- _TASK TO CARRY OUT_
How would you render this sentence from the page on image processing in Driverless AI in Spanish: "Image and NLP use cases in Driverless AI benefit significantly from GPU usage."?

Image Processing in Driverless AI

Image processing in Driverless AI is a powerful tool that can be used to gain insight from digital images. The following sections describe Driverless AI’s image processing capabilities.

Supported File Types for Image processing
Uploading Image dataset to Driverless AI
Image Transformer: Use image transformers when a dataset contains both images and other feature types.
Image Model: Use an Image model when the only feature in the dataset is an image.
Deploying an Image Model to Production

Note

Image models from Driverless AI version 1.9.x aren’t supported in 1.10.x.
Image and NLP use cases in Driverless AI benefit significantly from GPU usage. For more information, see GPU usage in DAI.
You can share image datasets to H2O Storage (remote storage). For more information, see H2O Storage (remote storage) integration.

Supported File Types for Image processing

The following is a list of supported file types for image processing in Driverless AI:

Windows bitmaps - .bmp
JPEG files - .jpeg, .jpg, .jpe
JPEG 2000 files - .jp2
Portable Network Graphics - .png
WebP - .webp
Portable image format - .pbm, .pgm, .ppm, .pnm
TIFF files - .tiff, .tif
OpenEXR Image files - .exr
Radiance HDR - .hdr

Due to browser restrictions, images may not render for some formats (like .ppm, .tiff, .pnm and .exr) when viewing dataset rows from the GUI. These Images are still compatible with Driverless AI and will appear in the Insights column if DAI has insights to provide for them.

Ideally Driverless AI can support all OpenCV Image formats.

Uploading Data for Image Processing

Driverless AI supports multiple methods for uploading image datasets:

Archive with images in directories for each class. Labels for each class are automatically created based on directory hierarchy
Archive with images and a CSV file that contains at least one column with image names and a target column (best method for regression). Note that each image name must include the correct file extension.
CSV file with local paths to the images on the disk
CSV file with remote URLs to the images

Modeling Images

Driverless AI features two different approaches to modeling images.

- _INFORMATION PROVIDED_

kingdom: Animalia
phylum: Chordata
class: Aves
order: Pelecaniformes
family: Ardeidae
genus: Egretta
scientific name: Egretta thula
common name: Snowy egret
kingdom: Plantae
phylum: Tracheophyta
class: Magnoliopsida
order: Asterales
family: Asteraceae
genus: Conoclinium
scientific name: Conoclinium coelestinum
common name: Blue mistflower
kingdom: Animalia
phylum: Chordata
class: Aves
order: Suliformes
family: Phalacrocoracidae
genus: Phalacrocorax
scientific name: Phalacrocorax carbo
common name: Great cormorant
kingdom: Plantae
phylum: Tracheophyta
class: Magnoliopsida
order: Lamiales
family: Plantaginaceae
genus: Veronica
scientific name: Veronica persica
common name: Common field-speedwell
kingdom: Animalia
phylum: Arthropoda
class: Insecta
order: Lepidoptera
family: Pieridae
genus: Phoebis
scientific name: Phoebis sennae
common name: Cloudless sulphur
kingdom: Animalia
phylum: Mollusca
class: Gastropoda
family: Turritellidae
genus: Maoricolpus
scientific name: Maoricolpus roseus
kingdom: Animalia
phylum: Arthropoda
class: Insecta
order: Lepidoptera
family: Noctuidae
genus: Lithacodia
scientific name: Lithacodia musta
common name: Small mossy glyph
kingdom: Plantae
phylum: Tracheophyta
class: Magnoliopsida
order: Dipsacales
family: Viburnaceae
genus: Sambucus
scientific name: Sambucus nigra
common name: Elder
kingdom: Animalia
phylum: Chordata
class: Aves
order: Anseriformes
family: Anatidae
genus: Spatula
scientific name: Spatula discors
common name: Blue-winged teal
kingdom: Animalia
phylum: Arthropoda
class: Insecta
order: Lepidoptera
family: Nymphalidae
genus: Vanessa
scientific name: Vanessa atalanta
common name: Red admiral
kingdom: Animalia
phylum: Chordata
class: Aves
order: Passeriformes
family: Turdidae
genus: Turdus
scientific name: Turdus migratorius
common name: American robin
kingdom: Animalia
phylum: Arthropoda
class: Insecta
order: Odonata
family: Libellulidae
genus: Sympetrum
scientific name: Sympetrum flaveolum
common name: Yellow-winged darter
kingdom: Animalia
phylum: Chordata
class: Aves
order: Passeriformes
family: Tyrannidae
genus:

- _RESULT_
Los casos de uso de imágenes y NLP en Driverless AI se benefician considerablemente del uso de GPU.